Elle arrive vers midi à la chapelle dont l’enclos est cerné de troènes en fleur qui vibrent d’abeilles. À la ferme voisine, on lui donne la clé sans poser de questions : on l’a souvent vue à la messe du bourg. Elle se glisse à l’intérieur de la petite nef vide où chacun de ses pas résonne. Quelques tiges séchées dans un vase très simple ornent l’autel. Elle sort les jeter et s’approche de la fontaine au pied du talus. Elle se lave les mains, se les passe sur le visage puis elle rince le vase, l’emplit et rêve un instant : des mousses vert vif se mirent dans l’eau où tombent de temps à autre des gouttes froides. En elle aussi une source noire s’écoule sans fin depuis des années. Elle retourne à la chapelle, y dispose les iris et les contemple. C’est très joli.

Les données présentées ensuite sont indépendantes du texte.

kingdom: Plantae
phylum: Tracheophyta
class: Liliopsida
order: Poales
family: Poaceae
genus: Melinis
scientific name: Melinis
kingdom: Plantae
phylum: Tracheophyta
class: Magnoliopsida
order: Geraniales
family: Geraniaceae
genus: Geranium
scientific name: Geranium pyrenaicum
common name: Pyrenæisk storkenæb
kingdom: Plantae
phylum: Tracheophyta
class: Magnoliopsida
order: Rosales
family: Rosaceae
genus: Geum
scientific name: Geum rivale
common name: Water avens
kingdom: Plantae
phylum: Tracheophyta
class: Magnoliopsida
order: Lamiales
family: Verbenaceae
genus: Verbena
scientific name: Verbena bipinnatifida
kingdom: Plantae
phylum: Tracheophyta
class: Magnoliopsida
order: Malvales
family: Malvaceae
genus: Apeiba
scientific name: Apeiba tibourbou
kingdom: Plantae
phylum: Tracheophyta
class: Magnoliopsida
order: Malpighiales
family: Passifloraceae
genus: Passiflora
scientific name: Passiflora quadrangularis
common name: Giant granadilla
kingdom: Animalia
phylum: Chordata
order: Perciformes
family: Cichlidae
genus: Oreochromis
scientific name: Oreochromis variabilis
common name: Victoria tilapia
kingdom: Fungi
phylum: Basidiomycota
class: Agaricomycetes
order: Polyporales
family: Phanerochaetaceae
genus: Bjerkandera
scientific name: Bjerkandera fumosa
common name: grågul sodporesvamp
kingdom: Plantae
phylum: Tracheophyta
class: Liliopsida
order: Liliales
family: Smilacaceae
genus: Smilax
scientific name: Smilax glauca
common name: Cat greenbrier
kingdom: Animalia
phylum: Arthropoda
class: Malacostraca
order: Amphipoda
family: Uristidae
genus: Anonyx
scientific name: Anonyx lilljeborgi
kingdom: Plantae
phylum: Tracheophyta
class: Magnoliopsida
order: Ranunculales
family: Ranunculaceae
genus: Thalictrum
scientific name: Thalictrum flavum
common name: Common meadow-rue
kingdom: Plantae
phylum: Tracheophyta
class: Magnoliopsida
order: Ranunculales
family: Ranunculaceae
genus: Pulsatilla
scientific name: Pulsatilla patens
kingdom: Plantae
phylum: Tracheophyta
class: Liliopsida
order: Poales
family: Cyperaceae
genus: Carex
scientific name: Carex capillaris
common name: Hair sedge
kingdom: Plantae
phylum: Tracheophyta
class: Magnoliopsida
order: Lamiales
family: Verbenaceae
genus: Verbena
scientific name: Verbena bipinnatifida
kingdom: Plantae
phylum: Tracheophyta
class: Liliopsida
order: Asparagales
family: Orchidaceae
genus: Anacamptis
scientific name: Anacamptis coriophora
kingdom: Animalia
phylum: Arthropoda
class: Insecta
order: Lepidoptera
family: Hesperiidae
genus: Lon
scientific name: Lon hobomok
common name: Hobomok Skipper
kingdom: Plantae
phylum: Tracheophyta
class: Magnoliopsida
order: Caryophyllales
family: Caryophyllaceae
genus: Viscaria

Derrière elle, la porte est restée entrouverte, un rayon de soleil tiédit le seuil de granit, des moineaux piaillent. Elle se signe, se met à genoux à même les dalles puisque les chaises ont été empilées dans un coin et se met à prier la Vierge. Elle n’a pas de chapelet mais elle dévide infiniment des « Je vous salue Marie », et ajoute une fois dans un murmure : « Délivrez-moi de ça ! » sans savoir ce qu’elle veut dire par là. Comme il fait un peu froid, elle se lève et fait le tour des lieux. La chapelle n’est ouverte que pour le pardon, tout le reste de l’année, elle est abandonnée à la poussière et à la solitude. Au fond, une petite sacristie. De grands placards couvrent les murs. Elle en ouvre un : quelques vieux vêtements de cérémonie, un énorme livre en latin, une pile de journaux... Une vaste étagère est vide. Obéissant à une impulsion soudaine et comme si elle était encore une petite fille, elle se glisse dans le meuble, tire sur elle les portes de bois et reste là, blottie dans le noir, silencieuse comme un animal sauvage. C’est dans le ventre de la Vierge qu’elle voudrait être ou au moins dans le ventre de sa mère. Il n’y a que là qu’elle n’a pas été seule.